In June 2010 Nova Scotia’s health authorities announced they were investigating the benefits of operating a pool drug purchasing system. Why? Is this not going to be another bureaucratic boondoggle? Why do we need another agency? Who’s going to work in it? Is this another white-collar make work project? In 2004 when the current Canada Health Accord was signed, one of the issues raised was the cost of drugs. People knew then that we were paying 40 percent more for drugs than we needed to. The government regulates all manner of prices, why can’t they simply say this is what we will pay for this drug and leave it at that? Why do we need an office or agency to buy drugs? Ours is a single-payer system so it should be very simple for the government – whether provincially or federally – to say this is the Nova Scotian or Canadian price for this drug. And don’t believe that drug makers aren’t going to serve one of the richest markets in the world.

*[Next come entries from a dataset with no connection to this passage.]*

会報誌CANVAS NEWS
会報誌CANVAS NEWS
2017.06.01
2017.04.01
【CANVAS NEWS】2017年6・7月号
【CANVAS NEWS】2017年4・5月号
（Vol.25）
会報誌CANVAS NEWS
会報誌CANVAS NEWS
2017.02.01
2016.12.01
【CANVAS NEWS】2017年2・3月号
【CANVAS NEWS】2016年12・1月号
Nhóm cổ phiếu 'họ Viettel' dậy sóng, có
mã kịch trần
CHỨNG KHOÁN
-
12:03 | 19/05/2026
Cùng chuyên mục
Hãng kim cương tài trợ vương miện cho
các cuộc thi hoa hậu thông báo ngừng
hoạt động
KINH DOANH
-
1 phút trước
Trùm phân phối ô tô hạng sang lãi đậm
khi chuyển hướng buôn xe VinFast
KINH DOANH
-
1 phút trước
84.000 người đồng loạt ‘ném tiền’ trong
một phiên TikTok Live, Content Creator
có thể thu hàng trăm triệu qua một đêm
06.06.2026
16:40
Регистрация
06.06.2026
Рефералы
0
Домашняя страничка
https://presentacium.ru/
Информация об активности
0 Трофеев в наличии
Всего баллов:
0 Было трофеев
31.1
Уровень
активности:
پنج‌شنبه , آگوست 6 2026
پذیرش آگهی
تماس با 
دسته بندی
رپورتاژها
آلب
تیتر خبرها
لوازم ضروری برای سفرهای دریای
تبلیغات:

That’s just more bullshit.
The reason for a study into a central buying authority is their fear of how a majority Conservative government will put the screws to health care in the upcoming round of negotiations set for 2014. The majority win by the Conservatives, who are not adverse to shaking up the status quo, put the fear of god into an administrative class who seem to some of us as complacent.

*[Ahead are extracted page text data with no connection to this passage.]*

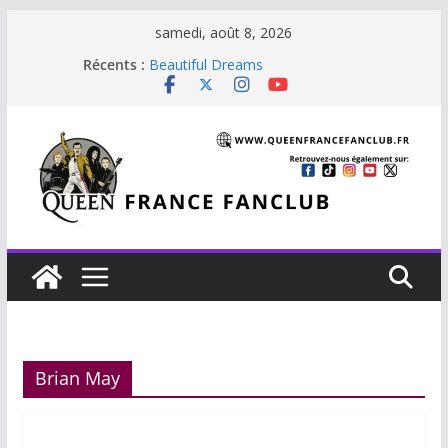
Passer
samedi, août 8, 2026
au
Récents :
Beautiful Dreams
contenu
Glouttons For Punishment (1981)
The Invisible Man
The Cross : Liar
Je vis avec Freddie Mercury
Brian May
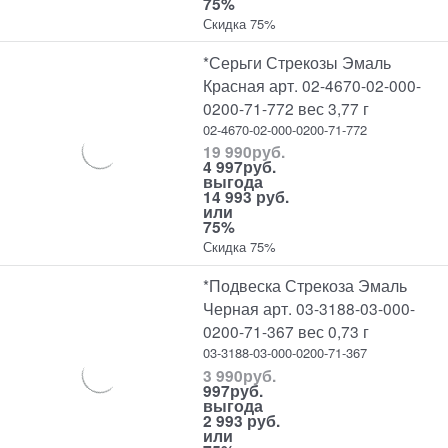
75%
Скидка 75%
*Серьги Стрекозы Эмаль
Красная арт. 02-4670-02-000-
0200-71-772 вес 3,77 г
02-4670-02-000-0200-71-772
19 990
руб.
4 997
руб.
выгода
14 993 руб.
или
75%
Скидка 75%
*Подвеска Стрекоза Эмаль
Черная арт. 03-3188-03-000-
0200-71-367 вес 0,73 г
03-3188-03-000-0200-71-367
3 990
руб.
997
руб.
выгода
2 993 руб.
или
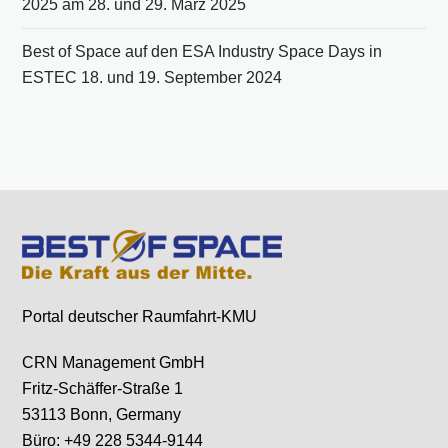
2025 am 28. und 29. März 2025
Best of Space auf den ESA Industry Space Days in
ESTEC 18. und 19. September 2024
Portal deutscher Raumfahrt-KMU
CRN Management GmbH
Fritz-Schäffer-Straße 1
53113 Bonn, Germany
Büro: +49 228 5344-9144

In August the Canadian Medical Association released a report which among other things said, “Patients are too often lost in the shuffle in health care”
The CMA’s survey found that 87 percent of respondents strongly support a mechanism for citizens to complain about poor health service. Our support for universal health care remains solid, but our faith in the system has deteriorated to the point where 80 per cent of us agree that the number of complaints against a jurisdiction should be publicized so we can compare quality of care. Right now health care authorities are able to use the privacy laws to hide their failings.
Everyone– including the doctors – knows the system is in need of a major shake up. Why pretend otherwise. Let’s do something and do it now. If we don’t do it, Ottawa may do it for us and that won’t be pretty.
In Nova Scotia we’ve cut school boards. We’re going to cut the size of HRM and Sydney city councils. The Canadian Taxpayers’ Federation recommends cutting the number of MLAs from 52 to 32. Why not reduce the number – and costs – of health authorities?
So let’s us get rid of some of the administration, amalgamate the overheads into three authorities (one for Cape Breton, one for HRM and one for the mainland) and bring in business people who really understand non-medical costs like purchasing, building maintenance, transportation, human resources management, service delivery and administration. Doing this would free millions of dollars for front-line health care without adding a penny to the provincial budget.
If Nova Scotians are to be annoyed with the government about anything to do with health care, let’s be annoyed that government tolerates the current level of waste and duplication.